### Selected excerpt

■ ■ ■ ■

Add support for limiting only rate in only one direction

So now you can say 'limit writes to 10MB/sec' and have reads go
full throttle, for instance.

Signed-off-by: Jens Axboe <jens.axboe@oracle.com>
diff --git a/HOWTO b/HOWTO
index 494b3e6..8f73208 100644
--- a/HOWTO
+++ b/HOWTO
@@ -588,19 +588,29 @@
 		defaults to 1 which will make fio wait 'thinktime' usecs
 		after every block.
 
-rate=int	Cap the bandwidth used by this job to this number of KiB/sec.
+rate=int	Cap the bandwidth used by this job. The number is in bytes/sec,
+		the normal postfix rules apply. You can use rate=500k to limit
+		reads and writes to 500k each, or you can specify read and
+		writes separately. Using rate=1m,500k would limit reads to
+		1MB/sec and writes to 500KB/sec. Capping only reads or
+		writes can be done with rate=,500k or rate=500k,. The former
+		will only limit writes (to 500KB/sec), the latter will only
+		limit reads.

■ ■ ■ ■

### Exercise data
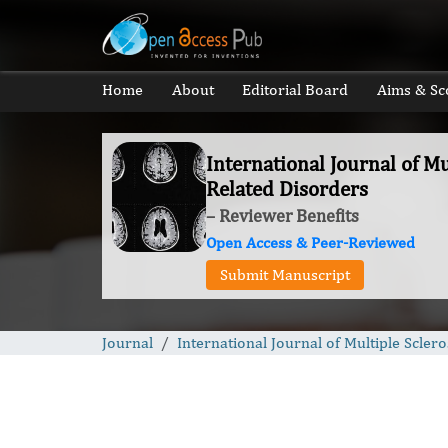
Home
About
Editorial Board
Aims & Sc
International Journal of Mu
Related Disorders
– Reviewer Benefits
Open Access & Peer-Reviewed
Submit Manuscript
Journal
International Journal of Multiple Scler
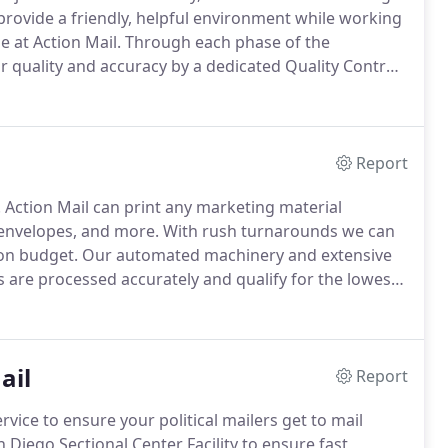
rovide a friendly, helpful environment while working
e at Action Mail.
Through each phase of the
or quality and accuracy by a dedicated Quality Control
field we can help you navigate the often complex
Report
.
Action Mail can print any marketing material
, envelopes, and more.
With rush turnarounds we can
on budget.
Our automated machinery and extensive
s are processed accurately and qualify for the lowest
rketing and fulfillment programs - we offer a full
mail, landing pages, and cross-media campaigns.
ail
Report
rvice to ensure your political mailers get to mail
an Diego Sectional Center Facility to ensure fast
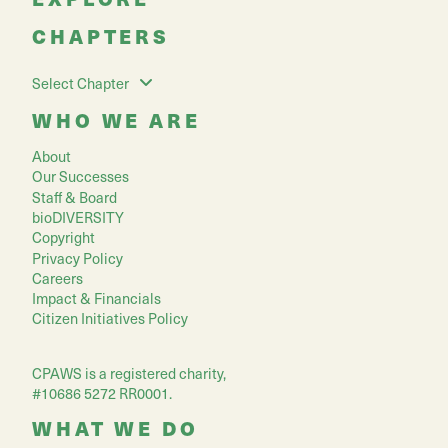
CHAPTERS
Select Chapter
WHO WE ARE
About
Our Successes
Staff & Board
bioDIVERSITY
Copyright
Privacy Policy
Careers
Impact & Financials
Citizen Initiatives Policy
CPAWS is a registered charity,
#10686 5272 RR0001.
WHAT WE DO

■ ■ ■ ■

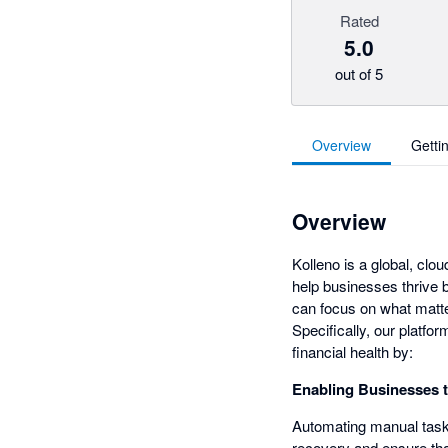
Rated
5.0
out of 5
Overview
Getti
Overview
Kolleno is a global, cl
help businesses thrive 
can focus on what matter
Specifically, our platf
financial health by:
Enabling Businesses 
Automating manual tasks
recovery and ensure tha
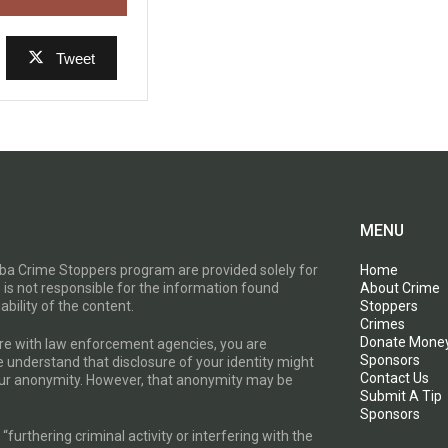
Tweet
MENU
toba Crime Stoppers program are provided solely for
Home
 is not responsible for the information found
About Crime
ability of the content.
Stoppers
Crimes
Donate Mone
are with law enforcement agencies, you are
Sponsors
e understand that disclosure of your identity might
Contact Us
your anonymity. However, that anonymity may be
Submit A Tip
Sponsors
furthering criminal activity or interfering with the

■ ■ ■ ■

### Tasks to complete
1. Please set down the rate-limiting patch word for word, from "Signed-off-by: Jens Axboe" to "after every block.".
2. In the rate-limiting patch, why does the setting rate=,500k cap only writes?

### Answers in order
1.
Signed-off-by: Jens Axboe <jens.axboe@oracle.com>
diff --git a/HOWTO b/HOWTO
index 494b3e6..8f73208 100644
--- a/HOWTO
+++ b/HOWTO
@@ -588,19 +588,29 @@
 		defaults to 1 which will make fio wait 'thinktime' usecs
 		after every block.

2. With two values, the first applies to reads and the second to writes, as shown by rate=1m,500k limiting reads to 1MB/sec and writes to 500KB/sec. Leaving the first value empty sets no read cap, so only writes are held to 500KB/sec.